What is the difference between accommodations and modifications?
Accommodations alter how a student learns. They do not change what the
student is expected to learn. Accommodations describe an alteration of the environment,
curriculum format, or equipment that allows an individual with a disability to
pursue a regular course of study and/or complete assigned tasks. Within a classroom,
accommodations take the form of physical or environmental changes, such as changing
the timing, setting, formatting, response, or presentation of material. For example,
the teacher may seat a student easily overwhelmed or distracted from noisy parts of a
classroom; or a student having difficulty reading may listen to an audio recording of the
text. Other classroom accommodations may include:
- Providing a student with extra time to complete assignments.
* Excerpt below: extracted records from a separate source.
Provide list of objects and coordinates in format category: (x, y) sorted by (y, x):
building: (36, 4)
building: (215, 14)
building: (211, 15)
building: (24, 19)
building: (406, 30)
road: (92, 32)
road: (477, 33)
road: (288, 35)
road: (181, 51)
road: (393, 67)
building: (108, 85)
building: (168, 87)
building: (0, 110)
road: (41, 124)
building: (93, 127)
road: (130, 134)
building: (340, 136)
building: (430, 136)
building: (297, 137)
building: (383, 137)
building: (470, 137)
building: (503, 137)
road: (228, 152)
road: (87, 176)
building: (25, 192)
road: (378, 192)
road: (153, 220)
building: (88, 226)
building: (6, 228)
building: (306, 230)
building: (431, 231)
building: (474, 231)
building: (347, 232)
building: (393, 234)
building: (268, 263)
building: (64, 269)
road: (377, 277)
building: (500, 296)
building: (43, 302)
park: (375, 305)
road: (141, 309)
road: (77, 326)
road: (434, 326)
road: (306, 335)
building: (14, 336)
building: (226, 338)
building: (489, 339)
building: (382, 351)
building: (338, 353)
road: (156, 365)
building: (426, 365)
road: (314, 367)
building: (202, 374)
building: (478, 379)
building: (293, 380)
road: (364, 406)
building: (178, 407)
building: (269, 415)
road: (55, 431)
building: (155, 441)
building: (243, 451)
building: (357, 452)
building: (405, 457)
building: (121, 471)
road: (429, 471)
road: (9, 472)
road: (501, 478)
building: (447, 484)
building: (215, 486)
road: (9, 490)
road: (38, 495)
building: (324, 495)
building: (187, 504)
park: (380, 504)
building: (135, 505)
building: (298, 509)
- Having breaks during instruction.
- Using large print books and worksheets.
- Having sign language interpreters.
- Using specialized keyboards.
Formal or standardized testing situations may also include accommodations,
depending upon the needs of the student. Ideally, a student’s testing accommodations
are similar to the accommodations provided in the classroom. Accommodations do not
allow altering the scoring of a standardized test or content of the information presented.
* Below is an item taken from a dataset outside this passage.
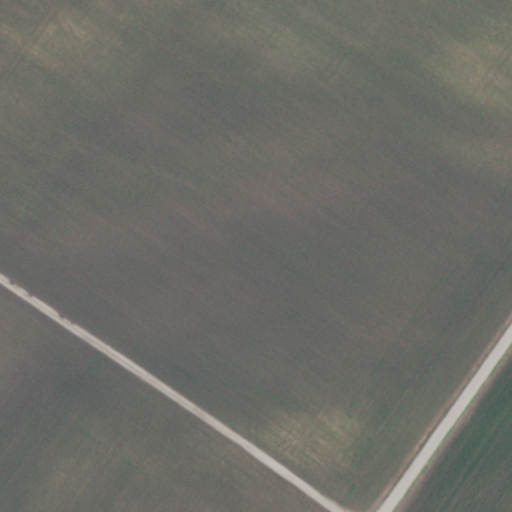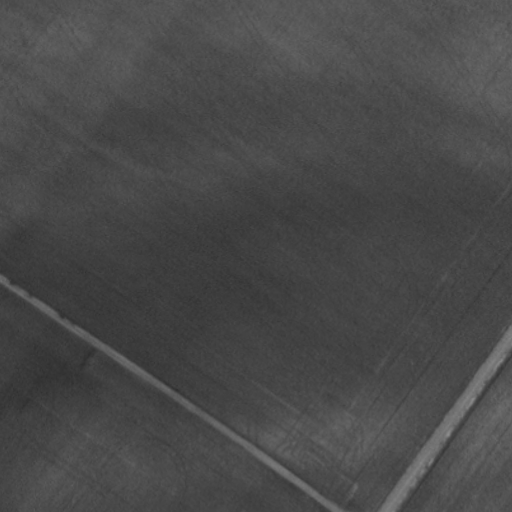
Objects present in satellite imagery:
road: (448, 423)
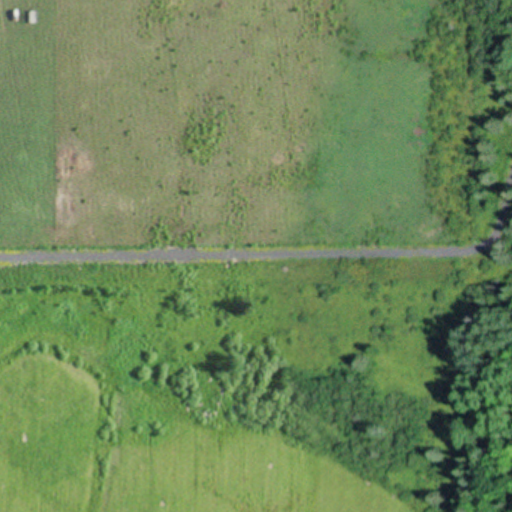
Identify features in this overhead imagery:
crop: (231, 255)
Modifications describe very fundamental changes in the curriculum. They may
include altering the standard expectations for a course or assessment, as the student
may be unable to learn all of the material, or particular portions of the material
presented. Within the classroom, modifications can include shortening assignments
or providing texts that are easier to read. For an elementary student with cognative
imparments in a general education class, assignments might be reduced in number or
modified signifcantly. When applied to standardized testing, modifications do impact
the interpretation of the test results. Additionally, modifications may take the form of an
“alternate assessment,” in which a test may not cover the same material as the standard
It is important for parents, teachers, and administrators to be aware of the
differences between accommodations and modifications when creating educational
programs for students. With appropriate accommodations and modifications in place,
IEP teams can help set students up for success.